→ **Document excerpt**
-*-

Social Desirability[edit | edit source]
DePaulo et al. (1996) found that when individuals lied it was often to increase their esteem in the eyes of others, over exaggerating or creating false stories of achievement or lying about how they felt. Individuals lied claiming to feel more positively then they really did or agreeing with others rather than voicing disagreement which suggests that social desirability is a main motivator for lying. In support of the social desirability as motivation hypothesis Tice et al. 1995 showed that individuals told more self-enhancing lies to people they did not know and less when talking to someone they felt close to. Milla and Tesser (1988) thought that individuals likely lie when they fear the truth will violate the other parties expectations resulting in a negative image and found support for this hypothesis in their research however their interpretation of the results suggested that this would cause higher rates of lying when interacting with people the individual was close to, alternatively it is possible that when close to someone and individual is less likely to lie as they have realistic expectations within the relationship resulting in less anxiety around breaching others expectations (DePaulo & Kashy, 1998). Some participants in Utz’s (2005) research chose to deceive others over the internet by telling lies about their wealth, age, occupation and other personal details often choosing to present themselves as an ideal self, much like the individuals in DePaulo et al’s study.

-*-

→ **Data for review**

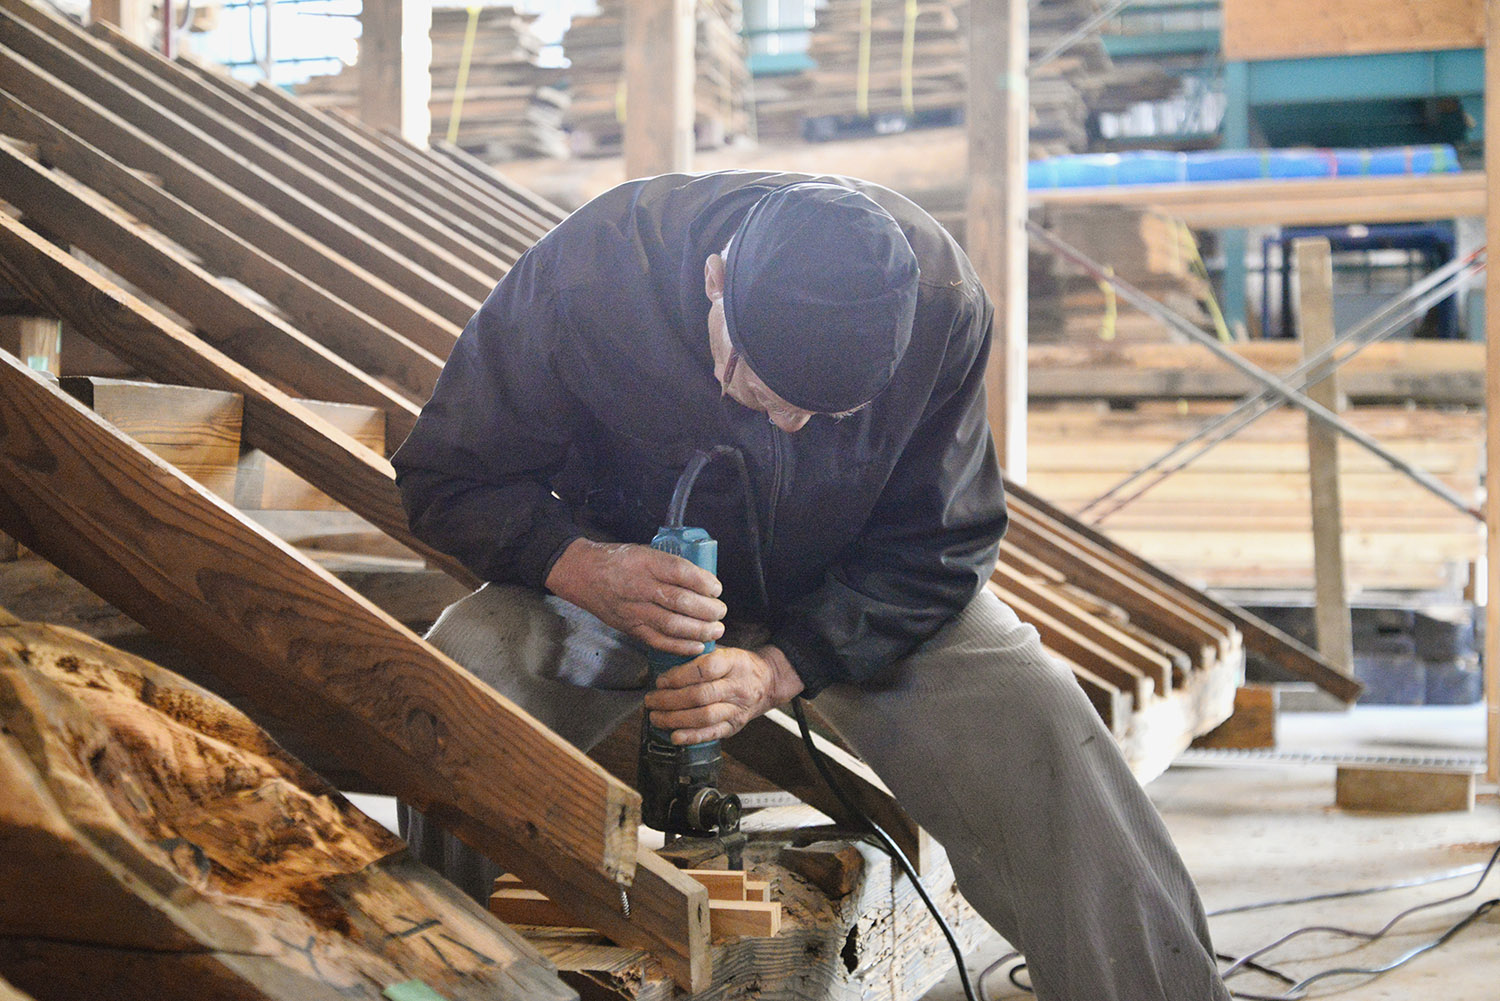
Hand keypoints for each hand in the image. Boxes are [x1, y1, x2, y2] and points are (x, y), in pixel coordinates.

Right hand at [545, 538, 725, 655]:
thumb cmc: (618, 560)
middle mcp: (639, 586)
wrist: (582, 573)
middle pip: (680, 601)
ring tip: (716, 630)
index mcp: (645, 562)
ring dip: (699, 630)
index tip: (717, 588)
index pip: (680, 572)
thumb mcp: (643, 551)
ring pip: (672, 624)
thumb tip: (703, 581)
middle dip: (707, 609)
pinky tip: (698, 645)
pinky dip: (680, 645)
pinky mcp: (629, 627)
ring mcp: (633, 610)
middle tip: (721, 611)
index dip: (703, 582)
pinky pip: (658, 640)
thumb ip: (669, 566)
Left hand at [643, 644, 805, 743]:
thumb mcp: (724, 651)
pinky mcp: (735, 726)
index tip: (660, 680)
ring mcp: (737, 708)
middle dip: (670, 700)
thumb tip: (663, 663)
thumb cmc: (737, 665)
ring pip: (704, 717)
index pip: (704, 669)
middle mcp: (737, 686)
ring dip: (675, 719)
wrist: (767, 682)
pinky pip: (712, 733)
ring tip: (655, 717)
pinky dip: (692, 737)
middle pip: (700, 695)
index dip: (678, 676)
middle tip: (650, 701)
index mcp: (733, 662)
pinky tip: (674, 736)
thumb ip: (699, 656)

-*-

→ **Work task A**
In the passage on social desirability and lying above, to whom did Tice et al. (1995) find that individuals told more self-enhancing lies?
→ **Work task B**
Extend the passage on social desirability and lying, which appears before the items, by writing on from its final sentence.

→ **Response area A**
To people they did not know.

→ **Response area B**
Social Etiquette[edit | edit source]
Talwar and Lee (2002) believed that rather than just desirability another motivating factor in telling lies is learnt social etiquette, from a young age children are taught to conduct themselves according to social rules e.g. not interrupting others while they are speaking or concealing or down playing their own opinions on decisions as well as their opinions of other people to avoid conflict Bussey (1999) found that as early as preschool, children rated telling a lie to protect another’s feelings from being hurt as less negative than telling a lie for personal gain or avoid punishment. Along the same lines Cole, Zahn-Waxler and Smith (1994) found that children as young as four lied to mask disappointment in the presence of their gift giver but expressed disappointment when the gift giver was not present, once again indicating that the main motivation for their lie was to avoid hurting others or to avoid punishment according to their understanding of social etiquette.
White Lies[edit | edit source]
Bok (1978) defined white lies as un truths given without the intention of hurting the target of the lie, unlike other lies told to conceal the truth at the expense of others which are seen as malicious, white lies also aim to do no harm and as such are generally seen as pro-social behavior. Sweetser (1987) argued for this reason that white lies cannot be defined as lies because they are created in accordance with what he saw as the golden rule of social communication, that one must help the listener rather than hurting them. DePaulo and Kashy (1998) suggested however that white lies can often serve both self-focused and other orientated intentions by not only avoiding hurting the target’s feelings but also avoiding a conflict that would reflect negatively on the individual choosing not to lie.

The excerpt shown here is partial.